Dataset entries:
——————
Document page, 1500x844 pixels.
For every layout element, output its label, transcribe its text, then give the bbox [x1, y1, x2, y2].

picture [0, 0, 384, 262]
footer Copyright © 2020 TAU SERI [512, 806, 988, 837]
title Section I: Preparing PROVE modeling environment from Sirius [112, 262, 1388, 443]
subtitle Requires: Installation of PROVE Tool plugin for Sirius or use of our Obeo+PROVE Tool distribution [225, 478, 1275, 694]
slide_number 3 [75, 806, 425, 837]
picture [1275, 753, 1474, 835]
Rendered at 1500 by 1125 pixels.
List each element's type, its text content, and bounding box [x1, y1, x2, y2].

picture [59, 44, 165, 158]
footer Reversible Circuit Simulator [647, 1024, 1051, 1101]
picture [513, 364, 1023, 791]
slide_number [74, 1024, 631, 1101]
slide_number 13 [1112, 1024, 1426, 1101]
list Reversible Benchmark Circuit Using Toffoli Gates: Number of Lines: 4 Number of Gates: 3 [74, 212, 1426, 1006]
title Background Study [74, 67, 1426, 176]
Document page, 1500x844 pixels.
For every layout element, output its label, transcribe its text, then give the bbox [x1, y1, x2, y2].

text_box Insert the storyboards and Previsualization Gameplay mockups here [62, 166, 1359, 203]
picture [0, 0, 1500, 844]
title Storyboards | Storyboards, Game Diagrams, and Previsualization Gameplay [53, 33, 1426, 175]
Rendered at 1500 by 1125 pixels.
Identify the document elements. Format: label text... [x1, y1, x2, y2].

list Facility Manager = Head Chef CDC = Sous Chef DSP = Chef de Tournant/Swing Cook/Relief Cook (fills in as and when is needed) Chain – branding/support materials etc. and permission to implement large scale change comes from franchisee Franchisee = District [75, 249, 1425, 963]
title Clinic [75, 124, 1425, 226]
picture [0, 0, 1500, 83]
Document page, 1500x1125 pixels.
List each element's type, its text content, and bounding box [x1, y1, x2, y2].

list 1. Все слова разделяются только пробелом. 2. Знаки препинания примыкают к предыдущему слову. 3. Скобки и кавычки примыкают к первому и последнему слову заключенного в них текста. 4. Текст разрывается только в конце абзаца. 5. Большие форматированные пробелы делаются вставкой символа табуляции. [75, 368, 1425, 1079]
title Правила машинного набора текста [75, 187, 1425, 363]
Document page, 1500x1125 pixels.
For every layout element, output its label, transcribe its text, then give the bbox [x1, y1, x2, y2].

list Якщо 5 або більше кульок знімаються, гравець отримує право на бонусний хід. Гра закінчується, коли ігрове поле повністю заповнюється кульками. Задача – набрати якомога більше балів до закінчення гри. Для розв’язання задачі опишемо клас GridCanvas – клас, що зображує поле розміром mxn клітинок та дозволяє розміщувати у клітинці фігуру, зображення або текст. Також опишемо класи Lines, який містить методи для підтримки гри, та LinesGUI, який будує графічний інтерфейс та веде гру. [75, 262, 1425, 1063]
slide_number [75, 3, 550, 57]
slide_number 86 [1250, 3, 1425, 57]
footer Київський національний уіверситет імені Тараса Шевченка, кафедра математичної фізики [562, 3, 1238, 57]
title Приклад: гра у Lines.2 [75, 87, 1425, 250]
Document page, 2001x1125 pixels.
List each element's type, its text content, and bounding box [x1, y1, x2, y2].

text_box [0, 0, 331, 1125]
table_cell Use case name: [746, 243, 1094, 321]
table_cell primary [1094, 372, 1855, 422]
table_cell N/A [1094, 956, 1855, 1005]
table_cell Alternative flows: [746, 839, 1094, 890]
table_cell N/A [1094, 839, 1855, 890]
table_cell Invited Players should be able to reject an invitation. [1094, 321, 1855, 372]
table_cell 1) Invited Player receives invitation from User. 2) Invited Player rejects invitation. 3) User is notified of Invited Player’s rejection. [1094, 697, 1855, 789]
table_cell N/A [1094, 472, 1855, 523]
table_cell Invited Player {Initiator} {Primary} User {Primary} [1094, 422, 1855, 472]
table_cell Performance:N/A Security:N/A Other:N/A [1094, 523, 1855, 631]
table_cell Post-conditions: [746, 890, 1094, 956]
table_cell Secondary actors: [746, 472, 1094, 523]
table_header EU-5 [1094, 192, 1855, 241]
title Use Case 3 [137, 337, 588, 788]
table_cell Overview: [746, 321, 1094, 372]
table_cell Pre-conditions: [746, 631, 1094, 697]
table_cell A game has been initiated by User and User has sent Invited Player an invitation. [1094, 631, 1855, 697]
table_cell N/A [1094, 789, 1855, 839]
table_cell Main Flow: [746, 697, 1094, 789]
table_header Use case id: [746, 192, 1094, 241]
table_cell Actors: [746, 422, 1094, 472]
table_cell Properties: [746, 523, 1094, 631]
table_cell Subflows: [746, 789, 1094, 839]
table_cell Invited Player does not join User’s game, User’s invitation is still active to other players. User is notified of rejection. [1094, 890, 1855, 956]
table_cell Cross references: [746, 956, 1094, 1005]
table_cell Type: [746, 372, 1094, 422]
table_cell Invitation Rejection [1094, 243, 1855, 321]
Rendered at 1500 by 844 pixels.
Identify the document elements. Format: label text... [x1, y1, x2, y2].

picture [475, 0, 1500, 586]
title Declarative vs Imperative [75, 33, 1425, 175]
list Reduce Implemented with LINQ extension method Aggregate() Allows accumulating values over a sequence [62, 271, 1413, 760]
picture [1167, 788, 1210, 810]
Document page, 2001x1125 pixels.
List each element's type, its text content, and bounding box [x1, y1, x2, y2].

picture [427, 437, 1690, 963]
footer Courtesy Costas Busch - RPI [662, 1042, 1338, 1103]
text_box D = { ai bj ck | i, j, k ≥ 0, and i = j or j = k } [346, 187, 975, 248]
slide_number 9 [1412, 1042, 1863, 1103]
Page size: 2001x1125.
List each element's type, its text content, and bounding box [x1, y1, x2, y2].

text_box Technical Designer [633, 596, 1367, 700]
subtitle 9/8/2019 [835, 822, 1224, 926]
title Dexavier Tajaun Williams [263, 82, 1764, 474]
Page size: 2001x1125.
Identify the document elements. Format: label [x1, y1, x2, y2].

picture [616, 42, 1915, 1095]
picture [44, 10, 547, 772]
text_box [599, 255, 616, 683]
——————
→ PROMPT: The answer is the full set of records above, repeated exactly.

→ SOLUTION:
Document page, 1500x844 pixels.
For every layout element, output its label, transcribe its text, then give the bbox [x1, y1, x2, y2].

picture [0, 0, 384, 262]
footer Copyright © 2020 TAU SERI [512, 806, 988, 837]
title Section I: Preparing PROVE modeling environment from Sirius [112, 262, 1388, 443]
subtitle Requires: Installation of PROVE Tool plugin for Sirius or use of our Obeo+PROVE Tool distribution [225, 478, 1275, 694]
slide_number 3 [75, 806, 425, 837]
picture [1275, 753, 1474, 835]
Rendered at 1500 by 1125 pixels.
List each element's type, its text content, and bounding box [x1, y1, x2, y2].

picture [59, 44, 165, 158]
footer Reversible Circuit Simulator [647, 1024, 1051, 1101]
picture [513, 364, 1023, 791]
slide_number [74, 1024, 631, 1101]
slide_number 13 [1112, 1024, 1426, 1101]
list Reversible Benchmark Circuit Using Toffoli Gates: Number of Lines: 4 Number of Gates: 3 [74, 212, 1426, 1006]
title Background Study [74, 67, 1426, 176]
Document page, 1500x844 pixels.
For every layout element, output its label, transcribe its text, then give the bbox [x1, y1, x2, y2].

text_box Insert the storyboards and Previsualization Gameplay mockups here [62, 166, 1359, 203]
picture [0, 0, 1500, 844]
title Storyboards | Storyboards, Game Diagrams, and Previsualization Gameplay [53, 33, 1426, 175]
Rendered at 1500 by 1125 pixels.
Identify the document elements. Format: label text... [x1, y1, x2, y2].

list Facility Manager = Head Chef CDC = Sous Chef DSP = Chef de Tournant/Swing Cook/Relief Cook (fills in as and when is needed) Chain – branding/support materials etc. and permission to implement large scale change comes from franchisee Franchisee = District [75, 249, 1425, 963]
title Clinic [75, 124, 1425, 226]
picture [0, 0, 1500, 83]
Document page, 1500x1125 pixels.
List each element's type, its text content, and bounding box [x1, y1, x2, y2].

list 1. Все слова разделяются только пробелом. 2. Знаки препинания примыкают к предыдущему слову. 3. Скобки и кавычки примыкают к первому и последнему слову заключенного в них текста. 4. Текст разрывается только в конце абзаца. 5. Большие форматированные пробелы делаются вставкой символа табуляции. [75, 368, 1425, 1079]
title Правила машинного набора текста [75, 187, 1425, 363]
Document page, 1500x1125 pixels.
For every layout element, output its label, transcribe its text, then give the bbox [x1, y1, x2, y2].

list Якщо 5 або більше кульок знімаються, гравець отримує право на бонусний хід. Гра закінчується, коли ігрове поле повністю заповнюється кульками. Задача – набрати якомога більше балів до закінчення гри. Для розв’язання задачі опишемо клас GridCanvas – клас, що зображує поле розміром mxn клітинок та дозволяє розміщувати у клітинці фігуру, зображення або текст. Також опишемо класи Lines, який містить методи для підтримки гри, та LinesGUI, який будує графічний інтерфейс та веде гру. [75, 262, 1425, 1063]
slide_number [75, 3, 550, 57]
slide_number 86 [1250, 3, 1425, 57]
footer Київський національний уіверситет імені Тараса Шевченка, кафедра математичної фізики [562, 3, 1238, 57]
title Приклад: гра у Lines.2 [75, 87, 1425, 250]
Document page, 2001x1125 pixels.
List each element's type, its text content, and bounding box [x1, y1, x2, y2].

text_box [0, 0, 331, 1125]
table_cell Use case name: [746, 243, 1094, 321]
table_cell primary [1094, 372, 1855, 422]
table_cell N/A [1094, 956, 1855, 1005]
table_cell Alternative flows: [746, 839, 1094, 890]
table_cell N/A [1094, 839, 1855, 890]
table_cell Invited Players should be able to reject an invitation. [1094, 321, 1855, 372]
table_cell 1) Invited Player receives invitation from User. 2) Invited Player rejects invitation. 3) User is notified of Invited Player’s rejection. [1094, 697, 1855, 789]
table_cell N/A [1094, 472, 1855, 523]
table_cell Invited Player {Initiator} {Primary} User {Primary} [1094, 422, 1855, 472]
table_cell Performance:N/A Security:N/A Other:N/A [1094, 523, 1855, 631]
table_cell Post-conditions: [746, 890, 1094, 956]
table_cell Secondary actors: [746, 472, 1094, 523]
table_header EU-5 [1094, 192, 1855, 241]
title Use Case 3 [137, 337, 588, 788]
table_cell Overview: [746, 321, 1094, 372]
table_cell Pre-conditions: [746, 631, 1094, 697]
table_cell A game has been initiated by User and User has sent Invited Player an invitation. [1094, 631, 1855, 697]
table_cell N/A [1094, 789, 1855, 839]
table_cell Main Flow: [746, 697, 1094, 789]
table_header Use case id: [746, 192, 1094, 241]
table_cell Actors: [746, 422, 1094, 472]
table_cell Properties: [746, 523, 1094, 631]
table_cell Subflows: [746, 789, 1094, 839]
table_cell Invited Player does not join User’s game, User’s invitation is still active to other players. User is notified of rejection. [1094, 890, 1855, 956]
table_cell Cross references: [746, 956, 1094, 1005]
table_cell Type: [746, 372, 1094, 422]
table_cell Invitation Rejection [1094, 243, 1855, 321]
Rendered at 1500 by 844 pixels.
Identify the document elements. Format: label text... [x1, y1, x2, y2].

picture [475, 0, 1500, 586]
title Declarative vs Imperative [75, 33, 1425, 175]
list Reduce Implemented with LINQ extension method Aggregate() Allows accumulating values over a sequence [62, 271, 1413, 760]
picture [1167, 788, 1210, 810]
Document page, 2001x1125 pixels.
List each element's type, its text content, and bounding box [x1, y1, x2, y2].

picture [427, 437, 1690, 963]
footer Courtesy Costas Busch - RPI [662, 1042, 1338, 1103]
text_box D = { ai bj ck | i, j, k ≥ 0, and i = j or j = k } [346, 187, 975, 248]
slide_number 9 [1412, 1042, 1863, 1103]
Page size: 2001x1125.
List each element's type, its text content, and bounding box [x1, y1, x2, y2].

text_box Technical Designer [633, 596, 1367, 700]
subtitle 9/8/2019 [835, 822, 1224, 926]
title Dexavier Tajaun Williams [263, 82, 1764, 474]
Page size: 2001x1125.
Identify the document elements. Format: label [x1, y1, x2, y2].

picture [616, 42, 1915, 1095]
picture [44, 10, 547, 772]
text_box [599, 255, 616, 683]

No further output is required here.